• Work instructions
Leaving out the pictures, return word for word the stretch of entries below from the line holding "D publicó esta" through the line holding "atte Go, Stoomstrijkijzer".

• Stored records

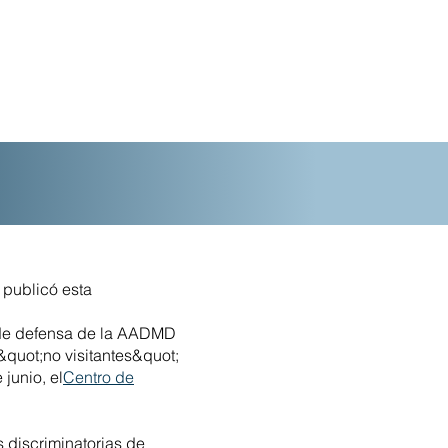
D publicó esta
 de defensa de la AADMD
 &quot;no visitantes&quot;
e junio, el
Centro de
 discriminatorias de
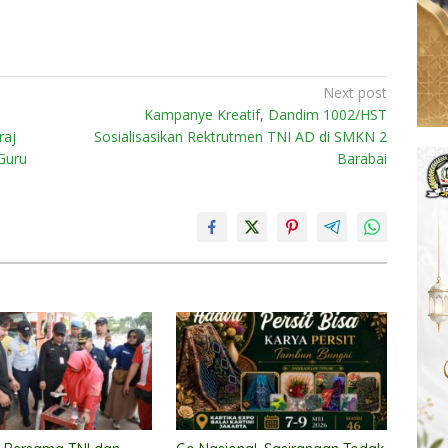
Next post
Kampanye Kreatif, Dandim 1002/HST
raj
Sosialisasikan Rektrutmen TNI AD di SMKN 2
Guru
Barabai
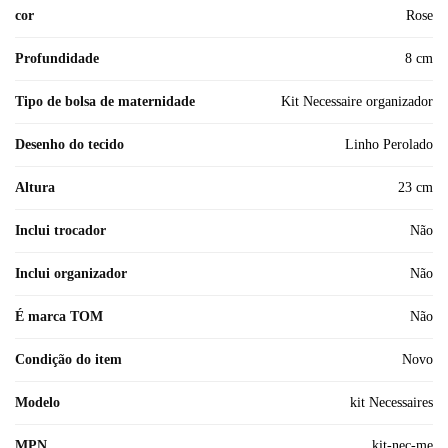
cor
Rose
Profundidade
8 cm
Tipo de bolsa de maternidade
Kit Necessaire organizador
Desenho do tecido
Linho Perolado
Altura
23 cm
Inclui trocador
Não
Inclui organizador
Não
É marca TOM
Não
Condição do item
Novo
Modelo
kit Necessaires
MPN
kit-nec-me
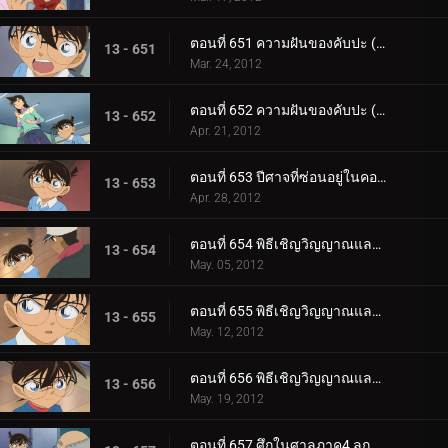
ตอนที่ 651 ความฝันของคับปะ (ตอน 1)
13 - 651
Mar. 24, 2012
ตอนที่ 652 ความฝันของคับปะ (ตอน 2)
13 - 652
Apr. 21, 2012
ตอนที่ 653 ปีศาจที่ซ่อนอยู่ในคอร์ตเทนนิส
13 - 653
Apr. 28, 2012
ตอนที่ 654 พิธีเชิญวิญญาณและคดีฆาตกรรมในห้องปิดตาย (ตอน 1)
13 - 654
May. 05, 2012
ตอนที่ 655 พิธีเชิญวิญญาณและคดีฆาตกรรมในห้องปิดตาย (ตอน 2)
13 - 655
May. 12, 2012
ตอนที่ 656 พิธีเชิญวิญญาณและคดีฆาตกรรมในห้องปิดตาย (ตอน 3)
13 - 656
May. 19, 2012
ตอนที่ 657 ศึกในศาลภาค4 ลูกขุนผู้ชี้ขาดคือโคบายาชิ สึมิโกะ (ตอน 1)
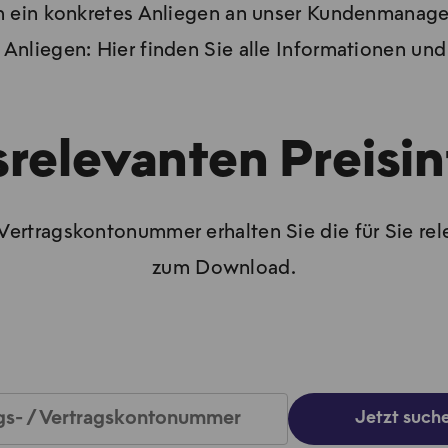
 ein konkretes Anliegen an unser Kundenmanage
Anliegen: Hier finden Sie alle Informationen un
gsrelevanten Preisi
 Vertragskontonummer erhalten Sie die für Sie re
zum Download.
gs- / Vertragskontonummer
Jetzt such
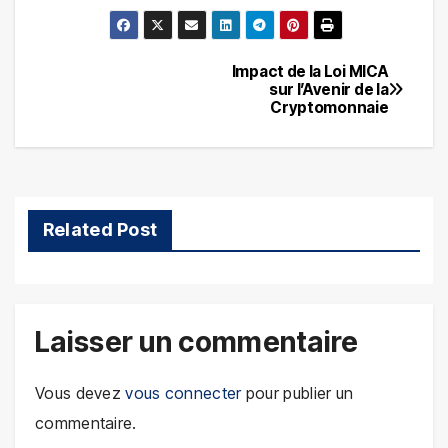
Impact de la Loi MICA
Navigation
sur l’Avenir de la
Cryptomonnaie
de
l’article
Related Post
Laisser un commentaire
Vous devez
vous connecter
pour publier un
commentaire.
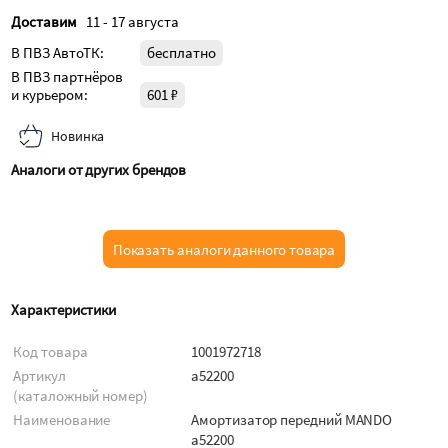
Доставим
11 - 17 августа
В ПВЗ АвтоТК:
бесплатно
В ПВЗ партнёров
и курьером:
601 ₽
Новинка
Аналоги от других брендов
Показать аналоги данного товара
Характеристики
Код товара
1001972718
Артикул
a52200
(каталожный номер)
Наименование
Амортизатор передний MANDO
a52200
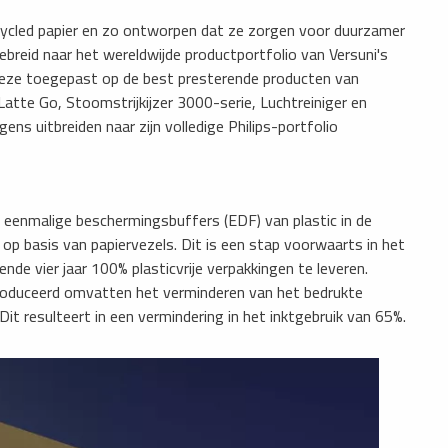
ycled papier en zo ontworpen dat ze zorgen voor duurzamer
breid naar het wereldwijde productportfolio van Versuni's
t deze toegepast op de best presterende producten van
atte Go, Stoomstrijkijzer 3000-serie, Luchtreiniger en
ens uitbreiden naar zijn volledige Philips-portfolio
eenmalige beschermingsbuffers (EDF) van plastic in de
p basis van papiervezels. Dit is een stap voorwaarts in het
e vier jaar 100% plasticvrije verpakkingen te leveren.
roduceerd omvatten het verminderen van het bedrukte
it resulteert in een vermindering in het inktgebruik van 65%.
* * *
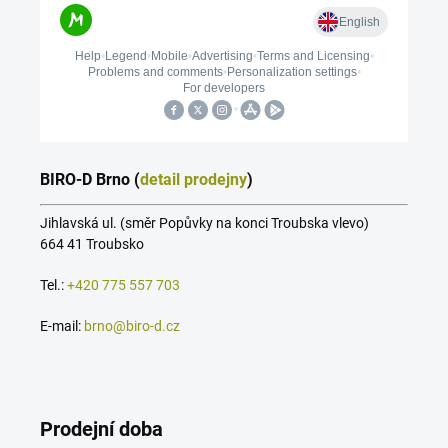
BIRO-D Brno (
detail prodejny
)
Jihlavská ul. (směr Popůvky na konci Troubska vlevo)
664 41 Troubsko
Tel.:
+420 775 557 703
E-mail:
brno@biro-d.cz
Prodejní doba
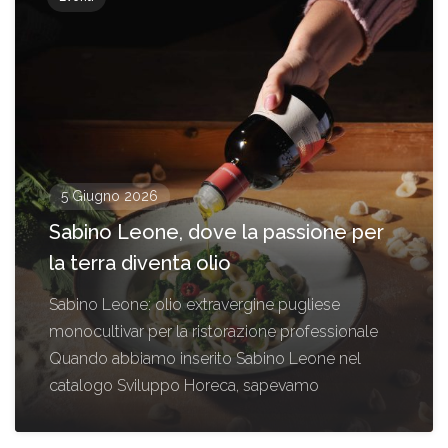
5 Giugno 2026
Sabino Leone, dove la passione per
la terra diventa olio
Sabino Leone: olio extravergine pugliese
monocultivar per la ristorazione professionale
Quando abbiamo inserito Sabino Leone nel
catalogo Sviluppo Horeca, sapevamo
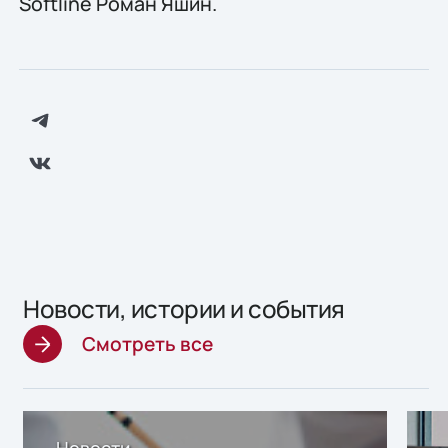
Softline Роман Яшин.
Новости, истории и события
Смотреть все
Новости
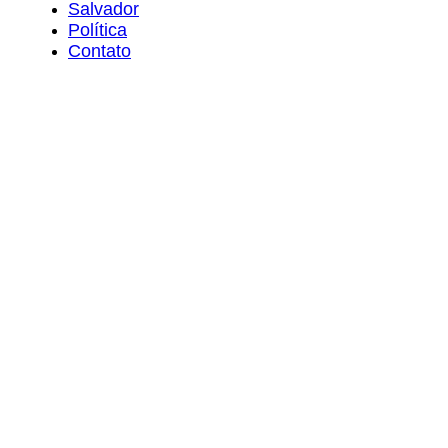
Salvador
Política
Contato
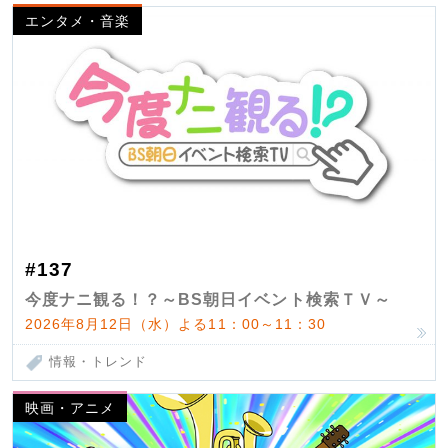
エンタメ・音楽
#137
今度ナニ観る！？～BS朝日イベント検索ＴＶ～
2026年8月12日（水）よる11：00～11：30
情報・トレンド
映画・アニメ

• Your response
D publicó esta
 de defensa de la AADMD
 &quot;no visitantes&quot;
e junio, el
Centro de
 discriminatorias de
Next post
Kampanye Kreatif, Dandim 1002/HST
raj
Sosialisasikan Rektrutmen TNI AD di SMKN 2
Guru
Barabai
cor
Rose
Profundidade
8 cm
Tipo de bolsa de maternidade
Kit Necessaire organizador
Desenho do tecido
Linho Perolado
Altura
23 cm
Inclui trocador
Não
Inclui organizador
Não
É marca TOM
Não
Condição do item
Novo
Modelo
kit Necessaires
MPN
kit-nec-me
ตอนที่ 651 ความฝันของคับปะ (ตอน 1)
13 - 651
Mar. 24, 2012
ตอนที่ 652 ความฝันของคับปะ (ตอน 2)
13 - 652
Apr. 21, 2012
ตอนที่ 653 ปีศาจที่ซ่อนอยู่ในคอร์ตเทนนิส
13 - 653
Apr. 28, 2012
ตอนที่ 654 พิธีเชิญวิญญาณและคดีฆาตกรรมในห้องปิดตาย (ตอน 1)
13 - 654
May. 05, 2012
ตอนที่ 655 พิธีเชิญวิญญาณและคดีฆาตกรรมในห้องปิดตาย (ตอน 2)
13 - 655
May. 12, 2012
ตอนที่ 656 พิธีเชิญวิญญาณและคดีฆาตกรรมในห้องปิดตาย (ตอน 3)
13 - 656
May. 19, 2012
ตอนที่ 657 ศึกในศาลภาค4 ลูกขุนผู้ชี้ขาดคือโคบายาชิ สึมิโกะ (ตอน 1)
 ein konkretes Anliegen an unser Kundenmanage
Anliegen: Hier finden Sie alle Informationen un
gsrelevanten Preisi
 Vertragskontonummer erhalten Sie die für Sie re
zum Download.
gs- / Vertragskontonummer
Jetzt such
Impact de la Loi MICA
Navigation
sur l’Avenir de la
Cryptomonnaie
de
l’article
Related Post
Laisser un commentaire
Vous devez
vous connecter
pour publier un
commentaire.
Доставим
11 - 17 августа
В ПВЗ АвтоТК:
бесплатно
В ПВЗ партнёров
и курьером:
601 ₽
Новинка
Аналоги от других брендов
Показать аналоги данного товара
Характеристики
Код товара
1001972718
Артикул
a52200
(каталожный номер)
Наименование
Амортизатор передний MANDO
a52200
ycled papier en zo ontworpen dat ze zorgen voor duurzamer
breid naar het wereldwijde productportfolio van Versuni's
t deze toegepast op de best presterende producten van
atte Go, Stoomstrijkijzer 3000-serie, Luchtreiniger en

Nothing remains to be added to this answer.